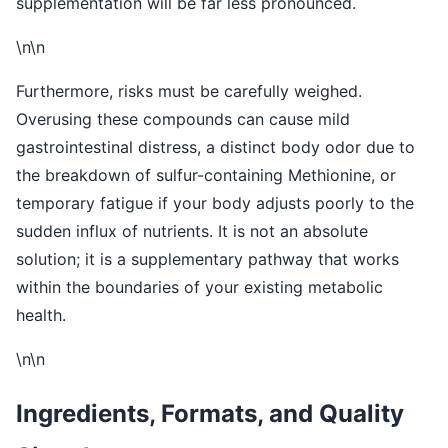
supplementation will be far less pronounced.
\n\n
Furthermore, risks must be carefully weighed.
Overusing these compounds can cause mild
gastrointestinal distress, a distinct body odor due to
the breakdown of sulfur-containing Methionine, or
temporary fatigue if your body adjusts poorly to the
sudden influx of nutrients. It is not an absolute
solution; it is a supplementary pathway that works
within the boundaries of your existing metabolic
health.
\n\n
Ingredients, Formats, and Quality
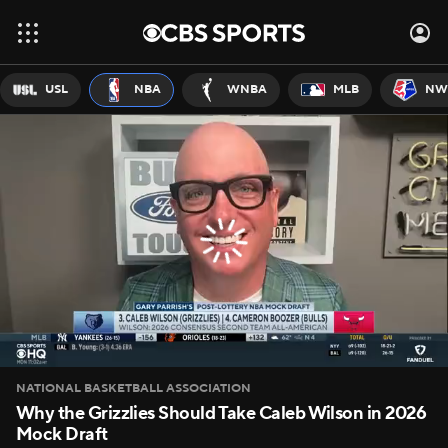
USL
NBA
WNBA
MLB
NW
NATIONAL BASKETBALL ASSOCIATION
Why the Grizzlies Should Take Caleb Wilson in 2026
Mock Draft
────────
¿Qué líneas del material contienen la cadena "body"? Indícalas todas copiándolas completas y distingue entre mayúsculas y minúsculas.

gastrointestinal distress, a distinct body odor due to
temporary fatigue if your body adjusts poorly to the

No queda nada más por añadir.